Enfal Suresi 32 Şunu da söylemişlerdi:
"Allahımız! Eğer bu, senin katından gelmiş gerçeğin kendisiyse, gökten
üstümüze taş yağdır. Yahut bize korkunç bir azap musallat et."
33 Oysaki, sen onların içinde iken Allah onlara azap etmeyecekti. Onlar, af dileyip dururken de Allah onlara azap etmezdi.
Hicr Suresi 6. Şöyle haykırdılar: "Hey! Kendisine o zikir/Kur'an indirilen! Sen gerçekten tam bir delisin."
7. "Hadi getirsene bize o melekleri, eğer doğru sözlülerdensen!"
8. Biz o melekleri ancak ve ancak hak üzere, hak bir yolla indiririz. Ve o zaman inkârcılara göz açtırılmaz.
Enam
47. Şunu da söyle: "Düşünün bakalım; Allah'ın azabı size ansızın,
açıktan geliverse, zalimler topluluğundan başkası mı helâk edilecek?"
Şu
ayetlerden de, peygamberimiz dönemindeki inkarcıların başına tıpkı
öncekilerin başına gelenin benzeri bir felaketin gelmek üzere olduğu
izlenimini ediniyoruz:
Yunus Suresi
102. Onlar, sırf
kendilerinden önce gelip geçenlerin günleri gibisini bekliyorlar. De
ki: "Bekleyin! Sizinle beraber ben de bekleyenlerdenim."
103. Sonunda biz, resullerimizi ve iman edenleri kurtarıyoruz. İşte böyledir. Üzerimize bir borç olarak, inananları kurtarırız.
Nahl
Suresi 33 Neyi bekliyorlar? Kendilerine meleklerin gelmesini
mi, yoksa Allah'ın emrinin gelmesini mi? Onlardan öncekiler de aynen
böyle yapmışlardı. Allah onlara zulüm etmemişti. Tam aksine, onlar
kendi kendilerine zulüm ediyorlardı.
Bakara Suresi
210 Onlar, Allah'ın ve meleklerin buluttan gölgeler içinde
kendilerine gelmesini ve işin bitirilmesini mi bekliyorlar? Bütün iş ve
oluşlar sonunda Allah'a döndürülür.
En'am Suresi
158 Neyi bekliyorlar? Kendilerine meleklerin gelmesini mi,
Rabbinin gelmesini mi, yoksa Rabbinin bazı mucizelerinin gelmesini mi?

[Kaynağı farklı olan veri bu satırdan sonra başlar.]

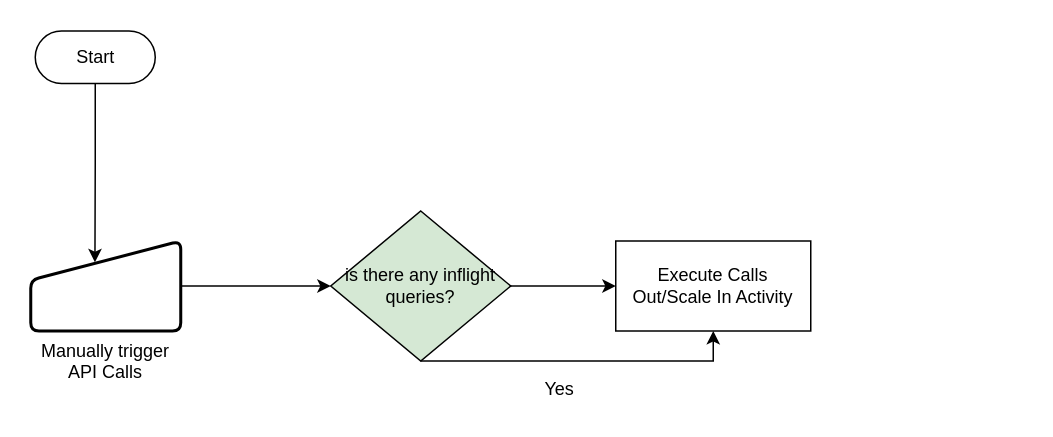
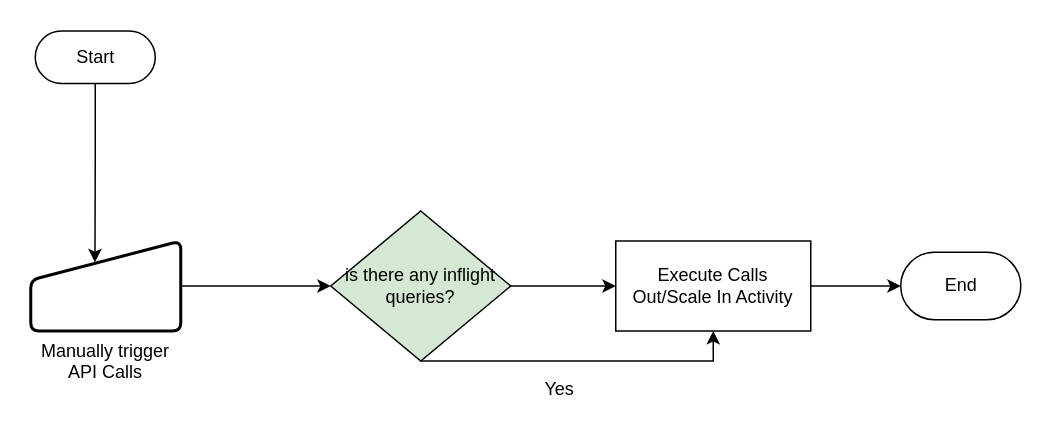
  <mxCell id="0" />
  <mxCell id="1" parent="0" />
  <mxCell id="2" style="edgeStyle=orthogonalEdgeStyle;rounded=0;orthogonalLoop=1;jettySize=auto;html=1;entryX=0;entryY=0.5;entryDx=0;entryDy=0;" edge="1" parent="1" source="3" target="8"><mxGeometry relative="1" as="geometry" /></mxCell>
  <mxCell id="3" value="Manually trigger API Calls" style="verticalLabelPosition=bottom;verticalAlign=top;html=1;strokeWidth=2;shape=manualInput;whiteSpace=wrap;rounded=1;size=26;arcSize=11;" vertex="1" parent="1"><mxGeometry x="20" y="160" width="100" height="60" as="geometry" /></mxCell>
+ <mxCell id="4" style="edgeStyle=orthogonalEdgeStyle;rounded=0;orthogonalLoop=1;jettySize=auto;html=1;entryX=0;entryY=0.5;entryDx=0;entryDy=0;entryPerimeter=0;" edge="1" parent="1" source="5" target="9"><mxGeometry relative="1" as="geometry" /></mxCell>
  <mxCell id="5" value="Execute Calls Out/Scale In Activity" style="rounded=0;whiteSpace=wrap;html=1;" vertex="1" parent="1"><mxGeometry x="410" y="160" width="130" height="60" as="geometry" /></mxCell>
  <mxCell id="6" style="edgeStyle=orthogonalEdgeStyle;rounded=0;orthogonalLoop=1;jettySize=auto;html=1;entryX=0;entryY=0.5;entryDx=0;entryDy=0;" edge="1" parent="1" source="8" target="5"><mxGeometry relative="1" as="geometry" /></mxCell>
  <mxCell id="7" style="edgeStyle=orthogonalEdgeStyle;rounded=0;orthogonalLoop=1;jettySize=auto;html=1;entryX=0.5;entryY=1;entryDx=0;entryDy=0;" edge="1" parent="1" source="8" target="5"><mxGeometry relative="1" as="geometry"><Array as="points"><mxPoint x="475" y="240" /></Array></mxGeometry></mxCell>
  <mxCell id="8" value="is there any inflight queries?" style="rhombus;whiteSpace=wrap;html=1;fillColor=#d5e8d4;" vertex="1" parent="1"><mxGeometry x="220" y="140" width="120" height="100" as="geometry" /></mxCell>
+ <mxCell id="9" value="End" style="html=1;dashed=0;whitespace=wrap;shape=mxgraph.dfd.start" vertex="1" parent="1"><mxGeometry x="600" y="167.5" width="80" height="45" as="geometry" /></mxCell>
  <mxCell id="10" style="edgeStyle=orthogonalEdgeStyle;rounded=0;orthogonalLoop=1;jettySize=auto;html=1;entryX=0.428;entryY=0.237;entryDx=0;entryDy=0;entryPerimeter=0;" edge="1" parent="1" source="11" target="3"><mxGeometry relative="1" as="geometry" /></mxCell>
  <mxCell id="11" value="Start" style="html=1;dashed=0;whitespace=wrap;shape=mxgraph.dfd.start" vertex="1" parent="1"><mxGeometry x="23" y="20" width="80" height="35" as="geometry" /></mxCell>
  <mxCell id="12" value="Yes" style="text;html=1;resizable=0;points=[];autosize=1;align=left;verticalAlign=top;spacingTop=-4;" vertex="1" parent="1"><mxGeometry x="361" y="249" width="30" height="20" as="geometry" /></mxCell>
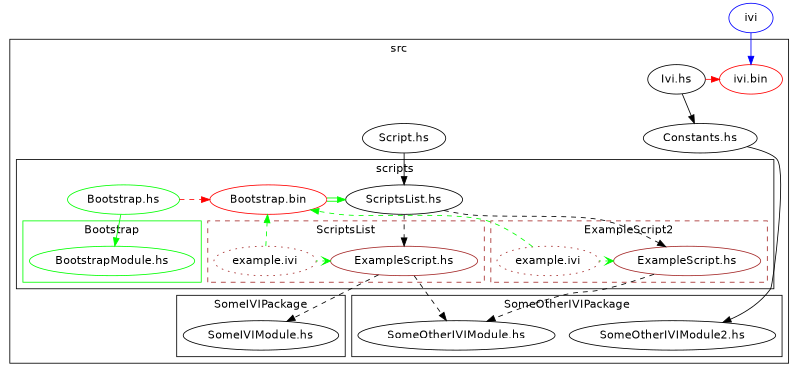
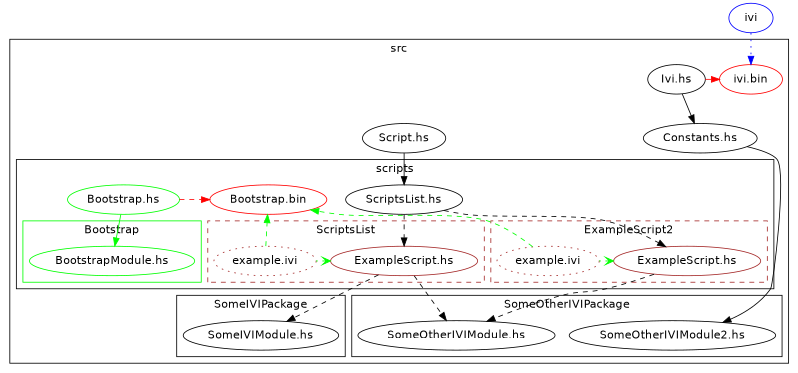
  digraph {
    fontname="DejaVu Sans"
    node [fontname="DejaVu Sans"]
    edge [fontname="DejaVu Sans" style=dashed]
    n1 [color=red label="ivi.bin"]
    n2 [label="Ivi.hs"]
    n3 [label="Script.hs"]
    n4 [label="Constants.hs"]
    n5 [label="ScriptsList.hs"]
    n6 [color=green label="Bootstrap.hs"]
    n7 [color=red label="Bootstrap.bin"]
    n8 [color=green label="BootstrapModule.hs"]
    n9 [color=brown label="ExampleScript.hs"]
    n10 [color=brown label="example.ivi" style=dotted]
    n11 [color=brown label="ExampleScript.hs"]
    n12 [color=brown label="example.ivi" style=dotted]
    n13 [label="SomeIVIModule.hs"]
    n14 [label="SomeOtherIVIModule.hs"]
    n15 [label="SomeOtherIVIModule2.hs"]
    n16 [color=blue label=ivi]
    subgraph cluster_1 {
      label=src
      subgraph sub_2 {
        label=src
        rank=same
        n1
        n2
      }
      subgraph sub_3 {
        label=src
        rank=same
        n3
        n4
      }
      subgraph cluster_4 {
        label=scripts
        subgraph sub_5 {
          label=scripts
          rank=same
          n5
          n6
          n7
        }
        subgraph cluster_6 {
          color=green
          label=Bootstrap
          n8
        }
        subgraph cluster_7 {
          color=brown
          label=ScriptsList
          style=dashed
          subgraph sub_8 {
            color=brown
            label=ExampleScript
            rank=same
            style=dashed
            n9
            n10
          }
        }
        subgraph cluster_9 {
          color=brown
          label=ExampleScript2
          style=dashed
          subgraph sub_10 {
            color=brown
            label=ExampleScript2
            rank=same
            style=dashed
            n11
            n12
          }
        }
      }
      subgraph cluster_11 {
        label=SomeIVIPackage
        n13
      }
      subgraph cluster_12 {
        label=SomeOtherIVIPackage
        n14
        n15
      }
    }
    n2 -> n1 [color=red style=""]
    n2 -> n4 [style=""]
    n3 -> n5 [style=""]
    n4 -> n15 [style=""]
    n5 -> n9
    n5 -> n11
    n6 -> n7 [color=red]
    n6 -> n8 [color=green style=""]
-   n7 -> n5 [color="green:white:green" style=""]
    n9 -> n13
    n9 -> n14
    n10 -> n7 [color=green]
    n10 -> n9 [arrowhead=vee color=green style=dotted]
    n11 -> n14
    n12 -> n7 [color=green]
    n12 -> n11 [arrowhead=vee color=green style=dotted]
-   n16 -> n1 [color=blue style=""]
+   n16 -> n1 [color=blue style=dotted]
  }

Rabbinin bazı mucizeleri geldiği gün, daha önce iman etmemiş yahut
imanında bir hayır sahibi olamamış kişiye imanı hiçbir yarar
sağlamayacaktır. De ki: "Bekleyin! Doğrusu biz de bekliyoruz."
İşte
iyiler ve kötüler birbirinden ayrıldıktan sonra karşı karşıya
getirildiler ve inkarcıların sorup durdukları şey bir kısmına geliverdi:
Enfal
9. Hani siz, Rabbinizden yardım ve destek diliyordunuz; O, sizin
dileğinize şöyle cevap vermişti: "Hiç kuşkunuz olmasın, ben size,
meleklerden birbiri ardınca bin tanesiyle yardım ulaştıracağım."
Enfal
12. Rabbin, meleklere şöyle vahyediyordu: "Ben sizinle beraberim. İmanı
olanları sağlamlaştırın. İnkâr edenlerin kalpleri içine korku
salacağım; vurun boyunların üstüne, vurun onların her parmağına."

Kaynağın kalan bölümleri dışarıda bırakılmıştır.